## Start DATASET ENTRIES

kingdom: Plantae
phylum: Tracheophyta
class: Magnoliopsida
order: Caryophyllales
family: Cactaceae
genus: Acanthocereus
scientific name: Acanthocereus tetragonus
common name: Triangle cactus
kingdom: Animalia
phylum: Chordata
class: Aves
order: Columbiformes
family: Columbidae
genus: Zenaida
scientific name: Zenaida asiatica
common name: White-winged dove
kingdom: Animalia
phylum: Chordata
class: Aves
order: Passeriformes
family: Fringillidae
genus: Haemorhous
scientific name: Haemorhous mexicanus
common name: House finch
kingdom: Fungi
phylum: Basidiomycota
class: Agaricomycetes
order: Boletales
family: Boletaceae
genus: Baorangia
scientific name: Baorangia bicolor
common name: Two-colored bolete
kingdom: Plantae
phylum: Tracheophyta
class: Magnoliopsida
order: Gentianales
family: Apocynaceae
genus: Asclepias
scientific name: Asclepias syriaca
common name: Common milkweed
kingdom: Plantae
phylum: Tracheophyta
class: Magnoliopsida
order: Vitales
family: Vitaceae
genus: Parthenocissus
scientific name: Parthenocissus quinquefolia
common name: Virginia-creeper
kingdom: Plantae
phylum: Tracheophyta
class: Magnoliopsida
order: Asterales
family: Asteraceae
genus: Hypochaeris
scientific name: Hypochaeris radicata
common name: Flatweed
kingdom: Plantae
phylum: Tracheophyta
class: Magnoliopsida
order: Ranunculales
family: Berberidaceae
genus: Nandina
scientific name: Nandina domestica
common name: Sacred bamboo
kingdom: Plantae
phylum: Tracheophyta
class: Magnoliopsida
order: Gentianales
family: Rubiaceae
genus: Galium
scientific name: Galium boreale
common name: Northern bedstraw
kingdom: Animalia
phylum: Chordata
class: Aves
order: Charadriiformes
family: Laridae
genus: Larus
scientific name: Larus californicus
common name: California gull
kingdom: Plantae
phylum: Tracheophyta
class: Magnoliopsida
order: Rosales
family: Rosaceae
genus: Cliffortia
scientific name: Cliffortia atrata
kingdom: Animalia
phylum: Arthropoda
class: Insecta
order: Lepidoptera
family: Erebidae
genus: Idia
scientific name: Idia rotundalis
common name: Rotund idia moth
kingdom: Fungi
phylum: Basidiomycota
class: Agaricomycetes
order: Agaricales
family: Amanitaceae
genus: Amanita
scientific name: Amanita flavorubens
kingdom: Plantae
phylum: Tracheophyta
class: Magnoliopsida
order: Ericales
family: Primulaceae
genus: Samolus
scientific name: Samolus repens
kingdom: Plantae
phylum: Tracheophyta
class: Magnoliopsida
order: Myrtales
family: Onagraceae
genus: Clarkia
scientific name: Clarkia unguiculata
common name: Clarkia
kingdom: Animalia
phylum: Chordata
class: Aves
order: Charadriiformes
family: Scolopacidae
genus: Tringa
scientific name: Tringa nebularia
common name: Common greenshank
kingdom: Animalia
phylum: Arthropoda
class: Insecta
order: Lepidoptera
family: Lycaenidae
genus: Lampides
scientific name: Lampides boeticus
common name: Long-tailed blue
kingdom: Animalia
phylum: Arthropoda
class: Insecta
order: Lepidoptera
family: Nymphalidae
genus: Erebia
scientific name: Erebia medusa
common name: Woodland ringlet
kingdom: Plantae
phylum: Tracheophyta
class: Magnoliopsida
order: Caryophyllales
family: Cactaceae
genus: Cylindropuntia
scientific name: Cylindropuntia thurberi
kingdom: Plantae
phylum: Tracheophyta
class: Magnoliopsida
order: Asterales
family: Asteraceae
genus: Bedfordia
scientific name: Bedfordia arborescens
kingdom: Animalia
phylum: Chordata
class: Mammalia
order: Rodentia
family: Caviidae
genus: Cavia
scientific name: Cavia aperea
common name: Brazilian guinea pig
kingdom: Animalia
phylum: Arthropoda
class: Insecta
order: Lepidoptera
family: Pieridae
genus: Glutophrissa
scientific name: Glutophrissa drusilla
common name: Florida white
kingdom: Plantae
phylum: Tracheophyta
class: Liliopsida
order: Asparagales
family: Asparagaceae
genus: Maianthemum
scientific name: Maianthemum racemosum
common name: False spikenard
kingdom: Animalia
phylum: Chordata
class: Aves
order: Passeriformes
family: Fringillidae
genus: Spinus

## End DATASET ENTRIES

Return every line of all the entries above verbatim, in their original order.

** WRITTEN ANSWER **
kingdom: Plantae
phylum: Tracheophyta
class: Magnoliopsida
order: Caryophyllales
family: Cactaceae
genus: Acanthocereus
scientific name: Acanthocereus tetragonus
common name: Triangle cactus
kingdom: Animalia
phylum: Chordata
class: Aves
order: Columbiformes
family: Columbidae
genus: Zenaida
scientific name: Zenaida asiatica
common name: White-winged dove
kingdom: Animalia
phylum: Chordata
class: Aves
order: Passeriformes
family: Fringillidae
genus: Haemorhous
scientific name: Haemorhous mexicanus
common name: House finch
kingdom: Fungi
phylum: Basidiomycota
class: Agaricomycetes
order: Boletales
family: Boletaceae
genus: Baorangia
scientific name: Baorangia bicolor
common name: Two-colored bolete
kingdom: Plantae
phylum: Tracheophyta
class: Magnoliopsida
order: Gentianales
family: Apocynaceae
genus: Asclepias
scientific name: Asclepias syriaca
common name: Common milkweed
kingdom: Plantae
phylum: Tracheophyta
class: Magnoliopsida
order: Vitales
family: Vitaceae
genus: Parthenocissus
scientific name: Parthenocissus quinquefolia
common name: Virginia-creeper
kingdom: Plantae
phylum: Tracheophyta
class: Magnoliopsida
order: Asterales
family: Asteraceae
genus: Hypochaeris
scientific name: Hypochaeris radicata
common name: Flatweed
kingdom: Plantae
phylum: Tracheophyta
class: Magnoliopsida
order: Ranunculales
family: Berberidaceae
genus: Nandina
scientific name: Nandina domestica
common name: Sacred bamboo
kingdom: Plantae
phylum: Tracheophyta
class: Magnoliopsida
order: Gentianales
family: Rubiaceae
genus: Galium
scientific name: Galium boreale
common name: Northern bedstraw
kingdom: Animalia
phylum: Chordata
class: Aves
order: Charadriiformes
family: Laridae
genus: Larus
scientific name: Larus californicus
common name: California gull
kingdom: Plantae
phylum: Tracheophyta
class: Magnoliopsida
order: Rosales
family: Rosaceae
genus: Cliffortia
scientific name: Cliffortia atrata
kingdom: Animalia
phylum: Arthropoda
class: Insecta
order: Lepidoptera
family: Erebidae
genus: Idia
scientific name: Idia rotundalis
common name: Rotund idia moth
kingdom: Fungi
phylum: Basidiomycota
class: Agaricomycetes
order: Agaricales
family: Amanitaceae
genus: Amanita
scientific name: Amanita flavorubens
kingdom: Plantae
phylum: Tracheophyta
class: Magnoliopsida
order: Ericales
family: Primulaceae
genus: Samolus
scientific name: Samolus repens
kingdom: Plantae
phylum: Tracheophyta
class: Magnoliopsida
order: Myrtales
family: Onagraceae
genus: Clarkia
scientific name: Clarkia unguiculata
common name: Clarkia
kingdom: Animalia
phylum: Chordata
class: Aves
order: Charadriiformes
family: Scolopacidae
genus: Tringa
scientific name: Tringa nebularia
common name: Common greenshank
kingdom: Animalia
phylum: Arthropoda
class: Insecta
order: Lepidoptera
family: Lycaenidae
genus: Lampides
scientific name: Lampides boeticus
common name: Long-tailed blue
kingdom: Animalia
phylum: Arthropoda
class: Insecta
order: Lepidoptera
family: Nymphalidae
genus: Erebia
scientific name: Erebia medusa
common name: Woodland ringlet
kingdom: Plantae
phylum: Tracheophyta
class: Magnoliopsida
order: Caryophyllales
family: Cactaceae
genus: Cylindropuntia
scientific name: Cylindropuntia thurberi
kingdom: Plantae
phylum: Tracheophyta
class: Magnoliopsida
order: Asterales
family: Asteraceae
genus: Bedfordia
scientific name: Bedfordia arborescens
kingdom: Animalia
phylum: Chordata
class: Mammalia
order: Rodentia
family: Caviidae
genus: Cavia
scientific name: Cavia aperea
common name: Brazilian guinea pig
kingdom: Animalia
phylum: Arthropoda
class: Insecta
order: Lepidoptera
family: Pieridae
genus: Glutophrissa
scientific name: Glutophrissa drusilla
common name: Florida white
kingdom: Plantae
phylum: Tracheophyta
class: Liliopsida
order: Asparagales
family: Asparagaceae
genus: Maianthemum
scientific name: Maianthemum racemosum
common name: False spikenard
kingdom: Animalia
phylum: Chordata
class: Aves
order: Passeriformes
family: Fringillidae
genus: Spinus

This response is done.